◆ Assigned task 1
Please retype the portion of the blog post that opens with the words containing "Throughout the movie, I" and closes with "may not choose.".
◆ Assigned task 2
Name every person the blog post describes as an "outside the box" or "out of the box" thinker.

◆ Passage provided

Wednesday, June 2, 2010

Alice in Wonderland

We watched "Alice in Wonderland" tonight, as a family, all curled up on the couch in the family room.

We loved it and Johnny Depp is, as expected, Amazing!

Throughout the movie, I could not help thinking that Lewis Carroll was an "outside the box" thinker and that Tim Burton is an "out of the box" thinker...and then I thought of other "outside the box" thinkers...Steve Jobs, for sure.... Thinking outside the box is why, as a pre-school teacher, I encouraged my students to color their trees pink and purple and paint their sun green and make the sky red.  I didn't want those children to be hampered by conventional thinking.  That was what I learned in college.  Every child development course I took said to allow children freedom of expression.  It's also why I used to allow P to come shopping with me dressed as Belle from Beauty and the Beast or why even to this day, I allow the girls to pick their own clothes when we go shopping and wear them in combinations that I may not choose.

I kept thinking how I feel that my girls are both so creative and that to foster that creativity they need to be in an environment that is not so...constrictive and regimented by these blasted standardized tests (also, when I was in college, they were trying to do away with standardized tests.  But that was the early 90s and it's almost 20 years later...).  I was back to thinking of the lessons I could teach them, how I could encourage their creativity in homeschool.  How just the act of going against the convention of traditional school will teach them to think for themselves and not accept what they are being handed, in essence, to think outside the box.

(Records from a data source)
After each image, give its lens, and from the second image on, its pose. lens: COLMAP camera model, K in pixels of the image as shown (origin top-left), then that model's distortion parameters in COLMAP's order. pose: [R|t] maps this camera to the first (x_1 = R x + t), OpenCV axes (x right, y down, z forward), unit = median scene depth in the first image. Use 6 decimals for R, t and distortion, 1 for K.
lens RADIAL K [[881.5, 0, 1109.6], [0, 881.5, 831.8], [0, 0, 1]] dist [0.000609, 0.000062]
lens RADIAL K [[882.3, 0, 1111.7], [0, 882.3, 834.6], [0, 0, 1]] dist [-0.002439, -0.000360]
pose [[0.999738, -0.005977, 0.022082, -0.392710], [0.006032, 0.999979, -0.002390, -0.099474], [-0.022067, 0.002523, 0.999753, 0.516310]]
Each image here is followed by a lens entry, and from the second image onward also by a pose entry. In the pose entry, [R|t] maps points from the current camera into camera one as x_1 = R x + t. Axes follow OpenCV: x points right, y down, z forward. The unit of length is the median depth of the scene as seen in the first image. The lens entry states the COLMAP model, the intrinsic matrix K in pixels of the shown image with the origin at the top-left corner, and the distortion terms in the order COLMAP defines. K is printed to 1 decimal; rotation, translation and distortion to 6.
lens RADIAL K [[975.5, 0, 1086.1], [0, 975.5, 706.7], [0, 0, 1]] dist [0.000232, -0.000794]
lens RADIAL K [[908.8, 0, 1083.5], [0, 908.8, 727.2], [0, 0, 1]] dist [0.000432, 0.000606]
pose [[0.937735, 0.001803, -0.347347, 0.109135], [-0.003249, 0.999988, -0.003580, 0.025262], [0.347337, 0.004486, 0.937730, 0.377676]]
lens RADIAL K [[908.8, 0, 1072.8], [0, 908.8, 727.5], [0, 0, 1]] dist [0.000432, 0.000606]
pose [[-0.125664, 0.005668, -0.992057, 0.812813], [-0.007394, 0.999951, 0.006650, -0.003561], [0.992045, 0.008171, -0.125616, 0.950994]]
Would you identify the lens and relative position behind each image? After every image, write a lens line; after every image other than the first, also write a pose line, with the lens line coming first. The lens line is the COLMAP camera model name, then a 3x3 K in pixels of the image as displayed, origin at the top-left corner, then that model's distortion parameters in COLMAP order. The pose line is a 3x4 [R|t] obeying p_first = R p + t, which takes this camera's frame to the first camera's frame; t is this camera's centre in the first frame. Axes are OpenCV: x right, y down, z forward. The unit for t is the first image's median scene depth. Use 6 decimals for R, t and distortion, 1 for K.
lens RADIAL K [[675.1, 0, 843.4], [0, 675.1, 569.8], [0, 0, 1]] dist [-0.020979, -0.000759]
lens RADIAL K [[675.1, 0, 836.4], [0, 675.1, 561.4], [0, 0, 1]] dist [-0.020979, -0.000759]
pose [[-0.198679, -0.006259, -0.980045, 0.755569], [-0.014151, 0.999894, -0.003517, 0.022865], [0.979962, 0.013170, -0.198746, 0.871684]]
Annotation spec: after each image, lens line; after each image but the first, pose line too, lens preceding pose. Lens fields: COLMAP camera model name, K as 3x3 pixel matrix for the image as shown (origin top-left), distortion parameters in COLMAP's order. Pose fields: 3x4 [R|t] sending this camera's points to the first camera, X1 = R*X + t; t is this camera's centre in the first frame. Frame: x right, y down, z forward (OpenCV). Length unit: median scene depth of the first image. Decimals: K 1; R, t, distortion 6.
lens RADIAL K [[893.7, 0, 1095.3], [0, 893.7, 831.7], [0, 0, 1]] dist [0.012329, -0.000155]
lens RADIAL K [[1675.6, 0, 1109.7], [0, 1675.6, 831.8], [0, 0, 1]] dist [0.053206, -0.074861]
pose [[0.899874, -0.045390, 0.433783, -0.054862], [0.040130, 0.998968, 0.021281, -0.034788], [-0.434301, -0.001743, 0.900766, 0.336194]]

◆ Reply 1
Throughout the movie, I could not help thinking that Lewis Carroll was an "outside the box" thinker and that Tim Burton is an "out of the box" thinker...and then I thought of other "outside the box" thinkers...Steve Jobs, for sure.... Thinking outside the box is why, as a pre-school teacher, I encouraged my students to color their trees pink and purple and paint their sun green and make the sky red.  I didn't want those children to be hampered by conventional thinking.  That was what I learned in college.  Every child development course I took said to allow children freedom of expression.  It's also why I used to allow P to come shopping with me dressed as Belle from Beauty and the Beast or why even to this day, I allow the girls to pick their own clothes when we go shopping and wear them in combinations that I may not choose.

◆ Reply 2
Lewis Carroll, Tim Burton, Steve Jobs